Saturday, March 17, 2007

The best-planned lays of mice and men...


...gang aft a-gley’, as Burns wished he had said. Now this is not going to be another anti-Scottish diatribe. As you know, I am not prone to racial prejudice of any kind, particularly against Scots. After all, my nominee for sanctification on the next vacancy will be Glaswegian Saint, David Moyes, for the last five years Manager of the Everton Football Club, who rescued them from the brink of disaster to which their previous manager had brought them. (Come to think of it, he too was a Scot, but it did him no harm – he’s now Manager of the Scottish national team.)
It was while listening to one of the BBC’s best news presenters, James Naughtie, (a Scot), interviewing our Secretary of State for Defence, Des Browne (a Scot) about his hope that the House of Commons (whose Speaker is a Scot) hasten progress on updating our Trident missiles so that we can kill more people quicker so the incoming Prime Minister (Yes, you guessed) can deny all responsibility – that I realised why I worry about the Great Scottish Takeover.
It’s not because, although they pay the same taxes as the English; elderly Scots get free personal care, while ours don’t; or because Scottish students get free tuition, while ours don’t; or because they get better drugs and health care than we do; or even that they obtain 20% more per person from the State budget. Not at all – good luck to them if they can get away with it. To be fair, they do have colder winters and higher coronary death rates, and they have to eat haggis and deep-fried Mars bars and watch Scottish football.
No, my objection is that the Royal Mint has decided that the £20 note will no longer bear the profile of our beloved Elgar, composer of Stance and Circumpomp and our unofficial national anthem, Land of Hope and Crosby, and whose very name is an anagram of 'regal'.
Elgar is out: in future, the Bank of ENGLAND’s most popular banknote will feature – back-to-back with the Queen - a Scottish bean counter called Adam Smith.

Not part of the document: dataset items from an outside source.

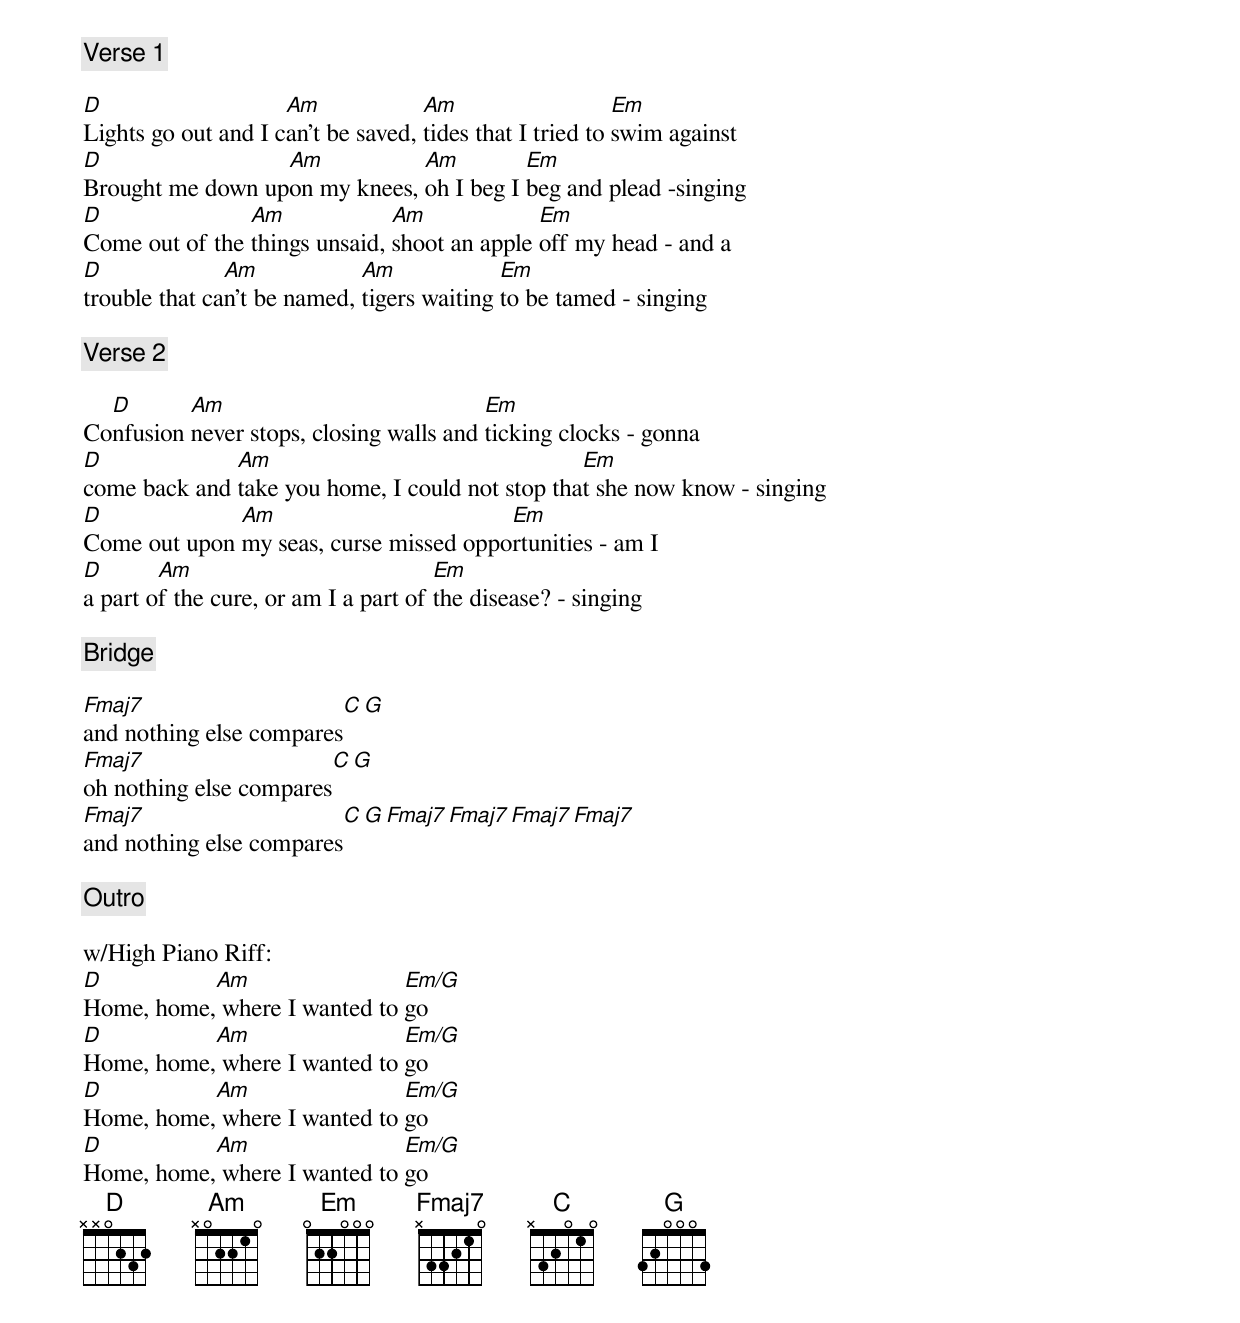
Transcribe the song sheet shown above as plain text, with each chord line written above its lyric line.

[Verse 1]

D                    Am             Am                    Em
Lights go out and I can't be saved, tides that I tried to swim against
D                 Am           Am         Em
Brought me down upon my knees, oh I beg I beg and plead -singing
D               Am             Am             Em
Come out of the things unsaid, shoot an apple off my head - and a
D              Am            Am             Em
trouble that can't be named, tigers waiting to be tamed - singing

[Verse 2]

  D       Am                             Em
Confusion never stops, closing walls and ticking clocks - gonna
D             Am                                 Em
come back and take you home, I could not stop that she now know - singing
D             Am                        Em
Come out upon my seas, curse missed opportunities - am I
D       Am                            Em
a part of the cure, or am I a part of the disease? - singing

[Bridge]

Fmaj7                       C       G
and nothing else compares
Fmaj7                       C       G
oh nothing else compares
Fmaj7                       C       G     Fmaj7 Fmaj7 Fmaj7 Fmaj7
and nothing else compares

[Outro]

w/High Piano Riff:
D          Am                 Em/G
Home, home, where I wanted to go
D          Am                 Em/G
Home, home, where I wanted to go
D          Am                 Em/G
Home, home, where I wanted to go
D          Am                 Em/G
Home, home, where I wanted to go
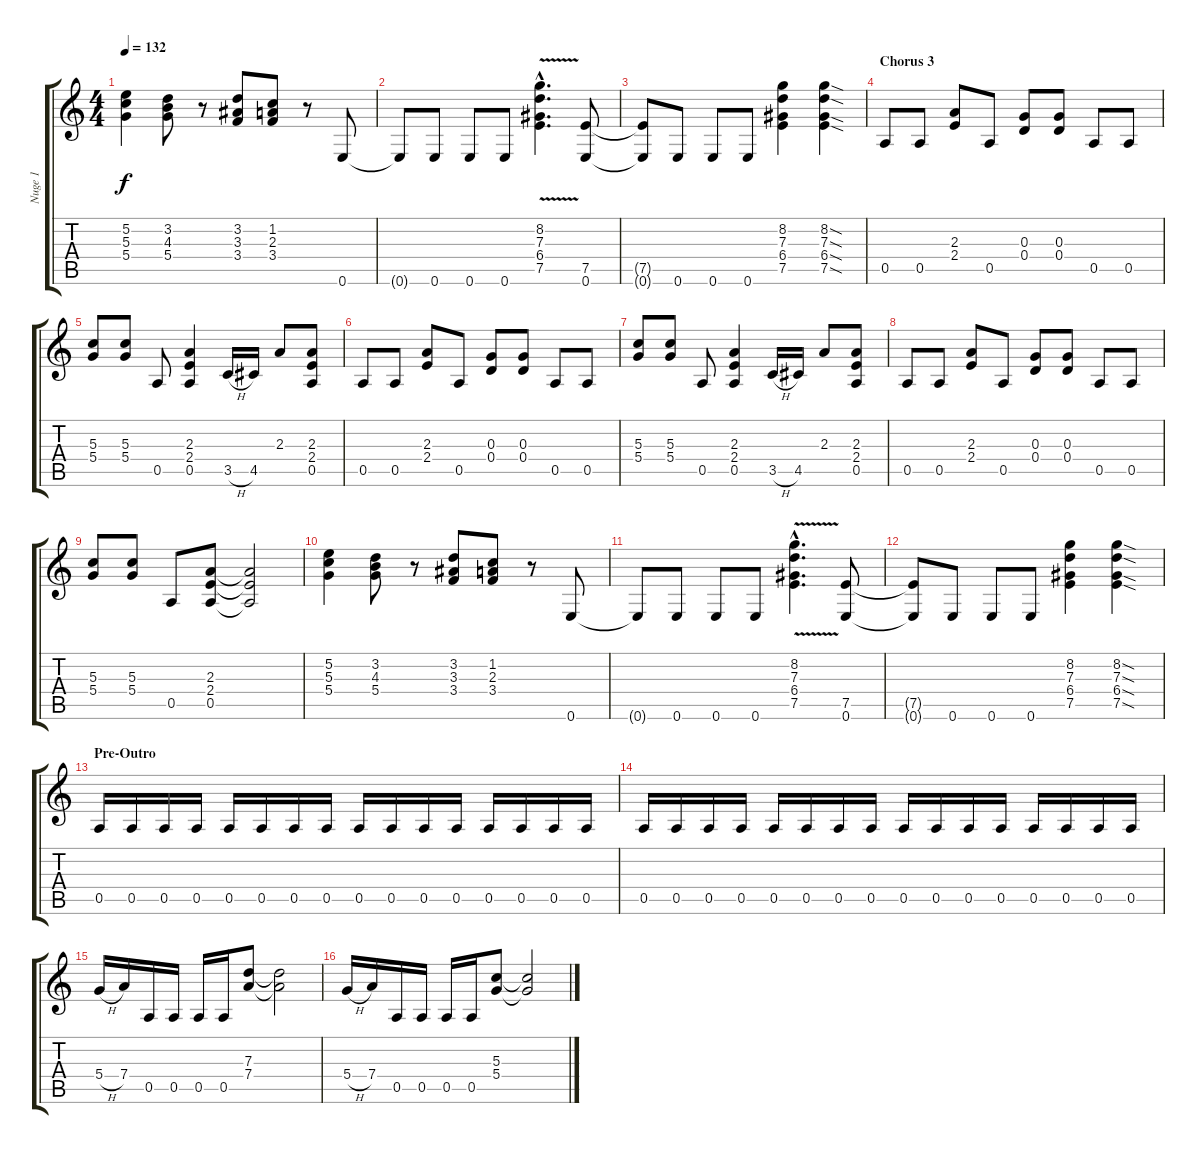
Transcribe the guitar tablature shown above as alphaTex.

\track ("Nuge 1" "Nuge 1") {instrument distortionguitar}
\staff {score tabs}
\tuning (E4 B3 G3 D3 A2 E2) {hide}
\ts (4 4)
\tempo 132
\clef g2
\ks c
(5.2 5.3 5.4).4{dy f} (3.2 4.3 5.4).8 r.8 (3.2 3.3 3.4).8 (1.2 2.3 3.4).8 r.8 0.6.8 |
0.6{t}.8 0.6.8 0.6.8 0.6.8 (8.2{v hac} 7.3{v hac} 6.4{v hac} 7.5{v hac}).4{d} (7.5 0.6).8 |
(7.5{t} 0.6{t}).8 0.6.8 0.6.8 0.6.8 (8.2 7.3 6.4 7.5).4 (8.2{sod} 7.3{sod} 6.4{sod} 7.5{sod}).4 |
\section ("" "Chorus 3")
0.5.8 0.5.8 (2.3 2.4).8 0.5.8 (0.3 0.4).8 (0.3 0.4).8 0.5.8 0.5.8 |
(5.3 5.4).8 (5.3 5.4).8 0.5.8 (2.3 2.4 0.5).4 3.5{h}.16 4.5.16 2.3.8 (2.3 2.4 0.5).8 |
0.5.8 0.5.8 (2.3 2.4).8 0.5.8 (0.3 0.4).8 (0.3 0.4).8 0.5.8 0.5.8 |
(5.3 5.4).8 (5.3 5.4).8 0.5.8 (2.3 2.4 0.5).4 3.5{h}.16 4.5.16 2.3.8 (2.3 2.4 0.5).8 |
0.5.8 0.5.8 (2.3 2.4).8 0.5.8 (0.3 0.4).8 (0.3 0.4).8 0.5.8 0.5.8 |
(5.3 5.4).8 (5.3 5.4).8 0.5.8 (2.3 2.4 0.5).8 (2.3{t} 2.4{t} 0.5{t}).2 |
(5.2 5.3 5.4).4 (3.2 4.3 5.4).8 r.8 (3.2 3.3 3.4).8 (1.2 2.3 3.4).8 r.8 0.6.8 |
0.6{t}.8 0.6.8 0.6.8 0.6.8 (8.2{v hac} 7.3{v hac} 6.4{v hac} 7.5{v hac}).4{d} (7.5 0.6).8 |
(7.5{t} 0.6{t}).8 0.6.8 0.6.8 0.6.8 (8.2 7.3 6.4 7.5).4 (8.2{sod} 7.3{sod} 6.4{sod} 7.5{sod}).4 |
\section ("" "Pre-Outro")
0.5.16 0.5.16 0.5.16 0.5.16 0.5.16 0.5.16 0.5.16 0.5.16 0.5.16 0.5.16 0.5.16 0.5.16 0.5.16 0.5.16 0.5.16 0.5.16 |
0.5.16 0.5.16 0.5.16 0.5.16 0.5.16 0.5.16 0.5.16 0.5.16 0.5.16 0.5.16 0.5.16 0.5.16 0.5.16 0.5.16 0.5.16 0.5.16 |
5.4{h}.16 7.4.16 0.5.16 0.5.16 0.5.16 0.5.16 (7.3 7.4).8 (7.3{t} 7.4{t}).2 |
5.4{h}.16 7.4.16 0.5.16 0.5.16 0.5.16 0.5.16 (5.3 5.4).8 (5.3{t} 5.4{t}).2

Ethnic cleansing comes to football Isn’t it odd that, having got three English teams into the last eight in the Champions League, they managed to avoid playing each other in the Quarter Finals, thus setting up the possibility of an all-English final in Athens? But then, is there such a thing as an ‘English’ club any more, when, of our top three clubs, one is Russian-owned, and the other two are owned by Americans?
It’s the same with the players: When Arsenal played Philips Eindhoven in the Champions League last week, there was only one Dutchman in the Dutch team – and even he didn’t last the distance. And there were no Englishmen in the English team. You realise what this means: it means that when the Scottish revolution takes place, there'll be no Englishmen here for them to take over. The best-laid plans will have ganged a-gley.

Canary Island Discs No. 3 When I was a kid, our parents took us to Blackpool every September to see the Illuminations - Dad worked for the railway company so got cheap tickets. One of my favourite light-and-sound shows was the one at South Shore baths to a looped tape of Liszt’s Second Hungarian Rhapsody. Maybe that’s when I started to like Hungarian music.
Years later, I went to a concert given by the New Zealand National Orchestra in Wellington, and they played Kodaly’s Háry János Suite. It was a revelation - they played it again as an encore, and then had to play it again because people wouldn’t let them stop. When I went to the record shop next day, they had sold out.
Fast forward another twenty years and I’m in a restaurant in Vienna the name of which I forget, and a small group of white-haired musicians are playing Hungarian gypsy music. Hearing the unusual sound of the cimbalom, which is featured on the Háry János, I asked them if they did it. It was like asking Benny Carter if he did Body and Soul.
I went back there a number of times – they also served good food - and as I arrived they would strike it up. So Disc No. 3 – for Blackpool when it was a fun place, Wellington, Vienna and the cimbalom, it’s Zoltán Kodály’s Háry János Suite.

5 comments:

Anonymous said...

Happy ST Pat's DAy Ted.
Or is that a bad thing?

Tuscan Traveller said...

No - Paddy's OK - just thought I'd rest him this year. (Don't like to rant, but did you notice how Scotland failed to beat France yesterday, thus handing them the Six Nations rugby championship?)

Anonymous said...

LEave it to the Scots to hand it over to the French.

Anonymous said...

... do you actually know how many beans Adam Smith counted ?

Tuscan Traveller said...

No but I question his timing: fancy publishing your greatest work in 1776!